Феликс Дзержинский родился 11 сентября 1877 г. в имении Дзержиново Вильненской губернии в богатой дворянской семье. История создания этой семьи достаточно необычна: двадцатипятилетний домашний учитель Эдмунд Иосифович, взявшийся обучать точным наукам дочерей профессора Янушевского, соблазнил четырнадцатилетнюю Елену. Любовников быстро поженили и, под предлогом учебы в одном из лучших европейских колледжей, отправили Елену и ее мужа в Таганрог подальше от дома. Эдмунд устроился в местную гимназию (одним из его учеников был Антон Чехов). Пошли дети.
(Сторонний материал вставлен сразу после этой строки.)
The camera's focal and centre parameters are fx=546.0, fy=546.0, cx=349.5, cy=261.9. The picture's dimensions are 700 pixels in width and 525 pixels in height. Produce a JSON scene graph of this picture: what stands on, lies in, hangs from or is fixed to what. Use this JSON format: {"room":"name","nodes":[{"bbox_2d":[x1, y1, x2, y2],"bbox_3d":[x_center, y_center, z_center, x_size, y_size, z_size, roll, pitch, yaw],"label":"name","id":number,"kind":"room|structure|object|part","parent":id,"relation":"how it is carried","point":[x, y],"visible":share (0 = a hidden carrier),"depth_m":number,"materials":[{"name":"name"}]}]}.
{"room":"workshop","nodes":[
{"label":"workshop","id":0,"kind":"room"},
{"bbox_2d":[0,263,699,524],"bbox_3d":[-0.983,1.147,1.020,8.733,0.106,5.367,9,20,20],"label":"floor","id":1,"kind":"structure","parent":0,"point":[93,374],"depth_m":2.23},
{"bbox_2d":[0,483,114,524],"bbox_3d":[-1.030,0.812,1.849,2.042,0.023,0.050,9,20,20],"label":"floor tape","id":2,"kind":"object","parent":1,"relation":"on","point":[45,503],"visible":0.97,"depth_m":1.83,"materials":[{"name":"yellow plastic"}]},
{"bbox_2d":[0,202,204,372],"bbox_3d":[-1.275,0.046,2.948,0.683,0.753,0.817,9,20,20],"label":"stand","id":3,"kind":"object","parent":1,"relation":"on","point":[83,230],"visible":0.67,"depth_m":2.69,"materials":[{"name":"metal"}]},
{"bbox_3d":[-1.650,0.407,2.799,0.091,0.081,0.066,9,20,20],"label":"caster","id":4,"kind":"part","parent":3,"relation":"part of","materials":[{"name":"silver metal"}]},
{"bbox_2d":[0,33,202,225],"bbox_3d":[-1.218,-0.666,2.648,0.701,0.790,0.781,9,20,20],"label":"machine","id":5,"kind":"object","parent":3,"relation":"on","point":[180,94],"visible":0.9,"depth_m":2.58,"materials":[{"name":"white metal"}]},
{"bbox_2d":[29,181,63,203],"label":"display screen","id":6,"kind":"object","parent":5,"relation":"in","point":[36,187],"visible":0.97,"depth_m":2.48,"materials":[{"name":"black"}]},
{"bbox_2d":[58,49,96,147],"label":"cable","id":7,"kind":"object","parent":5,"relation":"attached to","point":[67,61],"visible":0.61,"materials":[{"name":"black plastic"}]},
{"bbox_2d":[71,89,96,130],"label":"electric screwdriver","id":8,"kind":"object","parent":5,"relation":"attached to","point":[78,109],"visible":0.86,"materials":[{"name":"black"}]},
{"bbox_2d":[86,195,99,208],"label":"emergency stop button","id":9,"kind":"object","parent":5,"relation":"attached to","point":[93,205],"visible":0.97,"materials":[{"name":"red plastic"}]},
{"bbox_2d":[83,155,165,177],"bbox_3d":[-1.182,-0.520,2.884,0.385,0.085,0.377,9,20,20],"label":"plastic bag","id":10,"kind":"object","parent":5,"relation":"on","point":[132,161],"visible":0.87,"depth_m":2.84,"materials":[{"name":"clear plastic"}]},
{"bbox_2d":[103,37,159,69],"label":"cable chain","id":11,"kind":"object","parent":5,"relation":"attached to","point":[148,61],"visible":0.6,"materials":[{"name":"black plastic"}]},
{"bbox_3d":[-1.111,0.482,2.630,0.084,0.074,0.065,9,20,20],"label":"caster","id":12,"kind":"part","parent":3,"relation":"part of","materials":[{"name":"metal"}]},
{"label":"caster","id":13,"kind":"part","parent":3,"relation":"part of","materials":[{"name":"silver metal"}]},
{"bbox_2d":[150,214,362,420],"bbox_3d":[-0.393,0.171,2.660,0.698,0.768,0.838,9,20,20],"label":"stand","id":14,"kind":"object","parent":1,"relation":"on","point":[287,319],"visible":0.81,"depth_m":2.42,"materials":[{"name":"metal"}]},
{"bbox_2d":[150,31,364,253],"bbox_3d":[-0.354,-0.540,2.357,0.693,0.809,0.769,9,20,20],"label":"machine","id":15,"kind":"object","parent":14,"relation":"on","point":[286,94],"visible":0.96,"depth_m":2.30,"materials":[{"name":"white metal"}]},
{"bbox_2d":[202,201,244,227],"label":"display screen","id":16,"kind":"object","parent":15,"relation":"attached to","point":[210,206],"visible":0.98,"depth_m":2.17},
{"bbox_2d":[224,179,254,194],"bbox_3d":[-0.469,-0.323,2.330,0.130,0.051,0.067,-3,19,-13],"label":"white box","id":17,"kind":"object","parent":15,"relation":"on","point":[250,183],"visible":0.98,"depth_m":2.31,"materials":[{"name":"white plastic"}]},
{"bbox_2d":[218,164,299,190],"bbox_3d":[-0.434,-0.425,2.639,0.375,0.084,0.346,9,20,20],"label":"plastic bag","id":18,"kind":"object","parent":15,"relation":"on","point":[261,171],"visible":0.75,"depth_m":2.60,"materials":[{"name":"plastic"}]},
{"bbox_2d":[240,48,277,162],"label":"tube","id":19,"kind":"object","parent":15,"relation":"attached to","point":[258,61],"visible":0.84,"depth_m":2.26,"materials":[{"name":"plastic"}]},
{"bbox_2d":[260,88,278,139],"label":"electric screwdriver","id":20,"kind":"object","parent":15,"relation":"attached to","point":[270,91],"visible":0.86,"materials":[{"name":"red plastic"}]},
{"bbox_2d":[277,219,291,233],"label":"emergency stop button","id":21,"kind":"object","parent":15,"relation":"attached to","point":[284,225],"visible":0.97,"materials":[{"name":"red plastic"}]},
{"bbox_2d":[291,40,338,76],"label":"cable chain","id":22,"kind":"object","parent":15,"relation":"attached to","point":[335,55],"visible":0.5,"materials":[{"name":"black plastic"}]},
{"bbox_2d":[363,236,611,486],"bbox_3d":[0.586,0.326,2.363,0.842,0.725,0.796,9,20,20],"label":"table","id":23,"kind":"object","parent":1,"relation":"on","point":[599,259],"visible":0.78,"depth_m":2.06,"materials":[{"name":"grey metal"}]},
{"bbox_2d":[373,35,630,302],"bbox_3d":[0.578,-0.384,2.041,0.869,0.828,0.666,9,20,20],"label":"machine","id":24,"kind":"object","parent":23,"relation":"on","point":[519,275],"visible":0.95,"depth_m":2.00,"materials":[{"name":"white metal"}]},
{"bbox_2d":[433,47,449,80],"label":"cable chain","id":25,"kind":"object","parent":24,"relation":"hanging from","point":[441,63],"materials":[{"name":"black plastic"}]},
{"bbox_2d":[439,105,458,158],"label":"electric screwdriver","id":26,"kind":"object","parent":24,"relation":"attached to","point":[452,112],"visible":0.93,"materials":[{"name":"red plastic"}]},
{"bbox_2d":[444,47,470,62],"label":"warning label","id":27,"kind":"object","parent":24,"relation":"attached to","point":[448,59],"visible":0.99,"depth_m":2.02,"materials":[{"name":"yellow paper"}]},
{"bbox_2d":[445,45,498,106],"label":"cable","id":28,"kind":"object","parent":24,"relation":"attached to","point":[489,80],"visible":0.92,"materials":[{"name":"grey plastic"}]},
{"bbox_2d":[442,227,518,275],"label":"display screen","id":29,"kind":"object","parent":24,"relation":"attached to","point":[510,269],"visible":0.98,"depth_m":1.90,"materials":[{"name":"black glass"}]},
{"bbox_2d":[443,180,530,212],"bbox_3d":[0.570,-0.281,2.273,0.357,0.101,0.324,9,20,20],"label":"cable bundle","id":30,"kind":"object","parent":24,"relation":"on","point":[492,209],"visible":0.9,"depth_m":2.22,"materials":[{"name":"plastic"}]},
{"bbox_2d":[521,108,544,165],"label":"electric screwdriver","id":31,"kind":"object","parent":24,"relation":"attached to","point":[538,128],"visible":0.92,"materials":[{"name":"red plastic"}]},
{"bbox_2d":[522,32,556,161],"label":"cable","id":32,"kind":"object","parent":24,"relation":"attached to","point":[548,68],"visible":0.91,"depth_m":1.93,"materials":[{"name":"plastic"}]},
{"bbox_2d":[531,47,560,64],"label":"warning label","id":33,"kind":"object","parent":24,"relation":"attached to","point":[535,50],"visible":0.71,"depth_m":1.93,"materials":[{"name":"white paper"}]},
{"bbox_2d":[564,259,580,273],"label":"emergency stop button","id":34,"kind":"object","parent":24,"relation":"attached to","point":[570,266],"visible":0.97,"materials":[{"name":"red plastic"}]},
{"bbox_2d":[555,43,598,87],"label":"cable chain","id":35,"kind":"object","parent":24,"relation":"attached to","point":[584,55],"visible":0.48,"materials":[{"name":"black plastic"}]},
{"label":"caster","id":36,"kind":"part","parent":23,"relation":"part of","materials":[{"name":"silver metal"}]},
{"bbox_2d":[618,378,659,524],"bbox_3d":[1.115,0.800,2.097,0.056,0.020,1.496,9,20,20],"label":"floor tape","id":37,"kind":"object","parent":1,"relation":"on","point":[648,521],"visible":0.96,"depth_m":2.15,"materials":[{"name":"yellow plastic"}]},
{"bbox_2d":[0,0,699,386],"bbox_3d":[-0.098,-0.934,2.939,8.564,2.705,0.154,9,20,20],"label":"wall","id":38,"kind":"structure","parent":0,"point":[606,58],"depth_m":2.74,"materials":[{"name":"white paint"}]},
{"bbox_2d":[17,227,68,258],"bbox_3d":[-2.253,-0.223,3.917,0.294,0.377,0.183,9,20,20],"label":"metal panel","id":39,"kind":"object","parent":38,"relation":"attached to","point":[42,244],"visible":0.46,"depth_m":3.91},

И семья вскоре вернулась на родину, где и родился Феликс.

Мальчику было пять лет, когда от чахотки умер отец, а 32-х летняя мать осталась с восьмью детьми. Феликс рос умным мальчиком, с шести лет читал по-польски, с семи по-русски и по-еврейски. Но учился средне. В первом классе остался на второй год. Учившийся в той же гимназии будущий глава правительства Польши Иосиф Пилсудский отмечал, что «гимназист Дзержинский — серость, посредственность, без каких-либо ярких способностей».

Хорошо успевал Феликс только по одному предмету — Закону Божьему, даже мечтал о сане священника, но вскоре разочаровался в религии. В подобных семьях с детства стремились к учебе и знаниям, а затем к открытию собственного дела. Но Феликс рано стал крутить любовные романы. Потерял интерес к учебе.

Однажды оскорбил и прилюдно дал пощечину учителю немецкого языка, за что был исключен из гимназии. Сблизился с уголовниками, занимался в подпольных кружках еврейской молодежи, участвовал в драках, расклеивал по городу антиправительственные листовки. В 1894 г. вступил в литовскую социал-демократическую группу.

После смерти матери Феликс получил 1000 рублей наследства и быстро пропил их в местных пивных, где целыми днями с такими же как он, начитавшимися Маркса, обсуждал планы построения общества, в котором можно было бы не работать. Муж старшей сестры Алдоны, узнав о «проделках» шурина, выгнал его из дома, и Феликс начал жизнь профессионального революционера.